Salvo Celeste, dell’Ufficio per il Turismo di Noto, ha poi presentato le esperienze già attive in Sicilia nel settore della promozione e nella gestione dei beni culturali e dei siti religiosi: tante iniziative che “valorizzano il patrimonio, le persone che lo abitano e quelle che lo visitano, che danno lavoro e svelano capolavori”.

L’intervento centrale del convegno è stato di don Gionatan De Marco, direttore nazionale dell’Ufficio per il Turismo, che ha guidato la riflessione intorno ad una domanda: “Il turismo è pastorale?”. “Tutto parte da un sogno: fare dei nostri territori luoghi di luce. Un luogo, infatti, non lo si riconosce solo dai cartelli di benvenuto, ma è fatto di esperienze ed incontri. Spesso – ha detto – è come se la bruttezza abbia più voce della bellezza: siamo inclini ad evidenziare ciò che non va. Come al mattino, quando ci svegliamo e, guardandoci allo specchio, ci fermiamo a guardare quel ciuffo che non è più al suo posto, quella ruga che ieri non c’era. Non ci guardiamo mai negli occhi”. Parlando di “una sorta di malinconia” e di “passioni intristite” che “atterrano i sogni”, don De Marco ha esortato: “Solo sognando possiamo cambiare il mondo e cambiare anche la Chiesa. La comunità cristiana deve avere coraggio! Non possiamo solo attendere che l’altro si sieda alle nostre tavole eucaristiche, ma dobbiamo cominciare anche noi a sederci alle tavole antropologiche, dove la gente cerca un senso alla vita. Il turismo è una di queste tavole antropologiche, che ci aspettano. Su di essa – ha aggiunto il direttore nazionale – dobbiamo servire non solo il giusto e il buono, ma anche il bello. Dio è bello! E la sua bellezza, in qualche modo, passa per le mani degli uomini. La ritroviamo nelle opere d’arte, nelle cattedrali, nei componimenti musicali. Ma queste opere sono realizzate da chi questa bellezza la porta nel cuore, impressa, perché siamo fatti a Sua immagine e somiglianza. Immagine, perché portiamo in noi l’impronta di Dio, e somiglianza perché siamo in continuo movimento per ritrovare il Creatore. La bellezza è, allora, impronta impressa in noi che ci spinge a cercare la somiglianza, ad essere come Lui: buoni e anche belli”.

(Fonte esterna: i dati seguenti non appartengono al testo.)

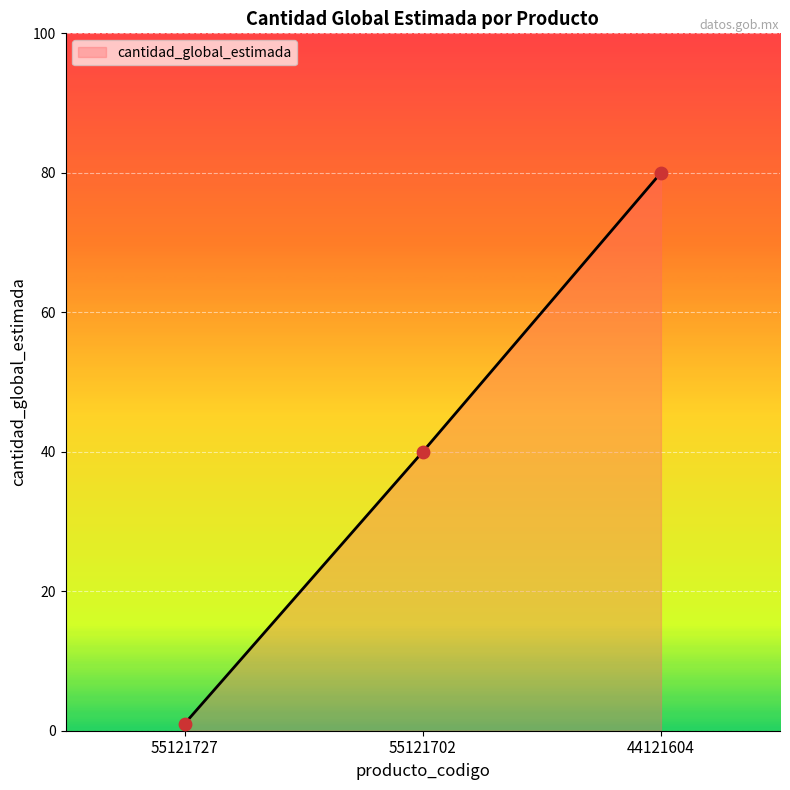

What is the change in value from 55121727 to 55121702?

+39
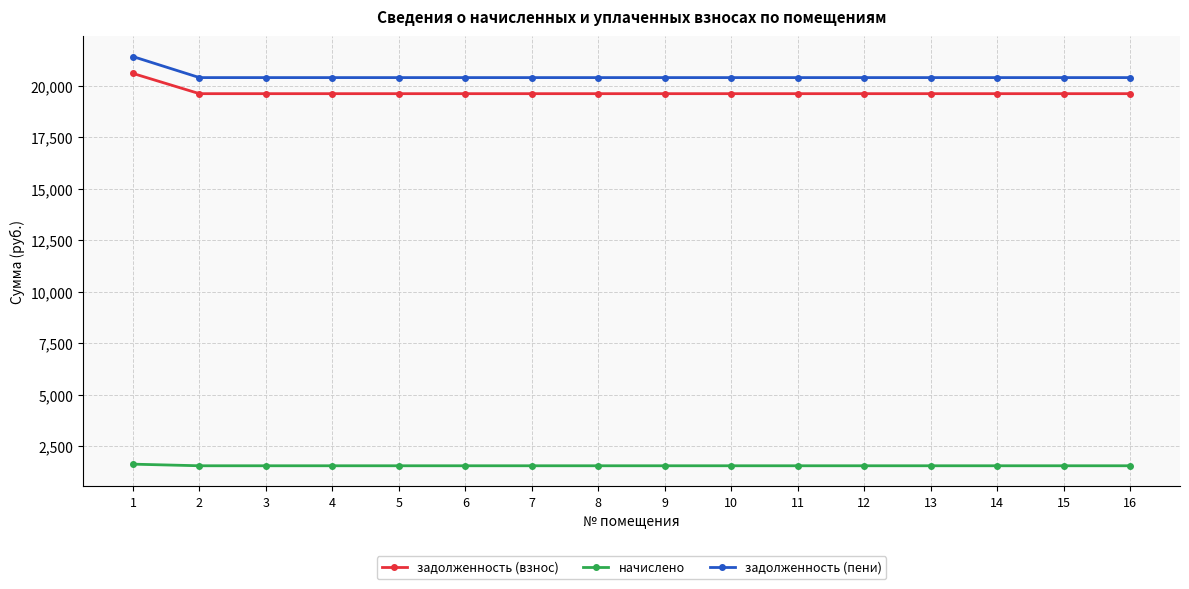

Which label corresponds to the largest value in the chart?

1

Ecco allora il turismo religioso, quello in cui “il termine ‘religioso’ non incasella, ma piuttosto libera”, nella misura in cui genera l’emozione della meraviglia. “Una meraviglia – ha spiegato lo stesso De Marco – che ha bisogno della nostra capacità di provare e generare stupore, che invece non è una emozione, ma un vero e proprio atteggiamento nei confronti della vita e della possibilità che l’uomo ha di credere in Lui, di conoscerlo attraverso le bellezze del nostro territorio che di Lui parlano, che di Lui ci raccontano”. Uno stupore che diventa possibile nella misura in cui la comunità cristiana diventa “protagonista di esperienze che accompagnano l’ospite a divenire stupito consapevole, dandosi la possibilità di cercare e trovare risposte ad una vita che ha sempre più fame di una Bellezza che è evocativa e sempre generativa”. È la proposta di un “turismo No.Bel., un turismo della Bella Notizia di cui la comunità cristiana continua a tessere narrazioni vitali”.

In serata i partecipanti al convegno, accompagnati dal direttore dell’Ufficio liturgico diocesano don Domenico Messina e dal suono dell’organo curato dal maestro Diego Cannizzaro, hanno visitato la Cattedrale di Cefalù, come “monumento culturale e cultuale”.